Source data |
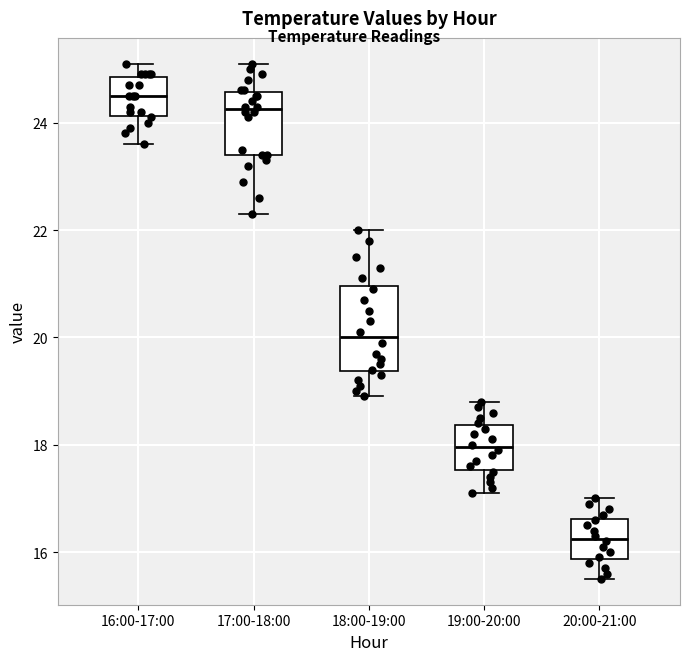

Reading left to right, transcribe this box plot: for each box, give where its median line is, the range the box spans, and where its two whiskers end, as read against the y-axis. The values are not printed on the chart, so give them approximately, as read against the axis.

16:00-17:00: median 24.6, box 24.2 to 24.8, whiskers 23.6 to 25.2
17:00-18:00: median 24.2, box 23.4 to 24.6, whiskers 22.4 to 25.2
18:00-19:00: median 20.0, box 19.4 to 21.0, whiskers 19.0 to 22.0
19:00-20:00: median 18.0, box 17.6 to 18.4, whiskers 17.2 to 18.8
20:00-21:00: median 16.2, box 15.8 to 16.6, whiskers 15.6 to 17.0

Your goal |
Retype all of the material above word for word, leaving out the picture.

Answer to the problem |
Reading left to right, transcribe this box plot: for each box, give where its median line is, the range the box spans, and where its two whiskers end, as read against the y-axis. The values are not printed on the chart, so give them approximately, as read against the axis.

16:00-17:00: median 24.6, box 24.2 to 24.8, whiskers 23.6 to 25.2
17:00-18:00: median 24.2, box 23.4 to 24.6, whiskers 22.4 to 25.2
18:00-19:00: median 20.0, box 19.4 to 21.0, whiskers 19.0 to 22.0
19:00-20:00: median 18.0, box 17.6 to 18.4, whiskers 17.2 to 18.8
20:00-21:00: median 16.2, box 15.8 to 16.6, whiskers 15.6 to 17.0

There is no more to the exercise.